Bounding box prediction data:

# # # # # # #

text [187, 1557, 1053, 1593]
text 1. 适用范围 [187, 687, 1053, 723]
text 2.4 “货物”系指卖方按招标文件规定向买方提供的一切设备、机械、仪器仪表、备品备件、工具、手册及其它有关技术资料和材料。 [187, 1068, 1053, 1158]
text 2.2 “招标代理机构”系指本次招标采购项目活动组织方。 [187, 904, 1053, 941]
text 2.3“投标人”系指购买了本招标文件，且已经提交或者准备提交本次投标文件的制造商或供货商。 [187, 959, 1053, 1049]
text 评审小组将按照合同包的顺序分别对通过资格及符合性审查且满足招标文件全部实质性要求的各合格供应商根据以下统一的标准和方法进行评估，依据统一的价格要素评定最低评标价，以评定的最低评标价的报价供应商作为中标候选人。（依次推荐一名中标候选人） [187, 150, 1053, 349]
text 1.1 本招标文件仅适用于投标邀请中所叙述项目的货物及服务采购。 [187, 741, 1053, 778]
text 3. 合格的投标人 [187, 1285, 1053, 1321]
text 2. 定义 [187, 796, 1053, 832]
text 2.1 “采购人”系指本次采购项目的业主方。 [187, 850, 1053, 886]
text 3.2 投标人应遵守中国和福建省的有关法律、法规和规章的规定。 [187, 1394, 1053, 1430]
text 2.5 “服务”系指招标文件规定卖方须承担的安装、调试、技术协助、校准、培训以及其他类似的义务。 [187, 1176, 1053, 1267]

# # # # # # #

EXERCISE DIRECTIONS
Reproduce every line above, keeping each word exactly as it appears.

TASK RESULT
text [187, 1557, 1053, 1593]
text 1. 适用范围 [187, 687, 1053, 723]
text 2.4 “货物”系指卖方按招标文件规定向买方提供的一切设备、机械、仪器仪表、备品备件、工具、手册及其它有关技术资料和材料。 [187, 1068, 1053, 1158]
text 2.2 “招标代理机构”系指本次招标采购项目活动组织方。 [187, 904, 1053, 941]
text 2.3“投标人”系指购买了本招标文件，且已经提交或者准备提交本次投标文件的制造商或供货商。 [187, 959, 1053, 1049]
text 评审小组将按照合同包的顺序分别对通过资格及符合性审查且满足招标文件全部实质性要求的各合格供应商根据以下统一的标准和方法进行评估，依据统一的价格要素评定最低评标价，以评定的最低评标价的报价供应商作为中标候选人。（依次推荐一名中标候选人） [187, 150, 1053, 349]
text 1.1 本招标文件仅适用于投标邀请中所叙述项目的货物及服务采购。 [187, 741, 1053, 778]
text 3. 合格的投标人 [187, 1285, 1053, 1321]
text 2. 定义 [187, 796, 1053, 832]
text 2.1 “采购人”系指本次采购项目的业主方。 [187, 850, 1053, 886]
text 3.2 投标人应遵守中国和福建省的有关法律、法规和规章的规定。 [187, 1394, 1053, 1430]
text 2.5 “服务”系指招标文件规定卖方须承担的安装、调试、技术协助、校准、培训以及其他类似的义务。 [187, 1176, 1053, 1267]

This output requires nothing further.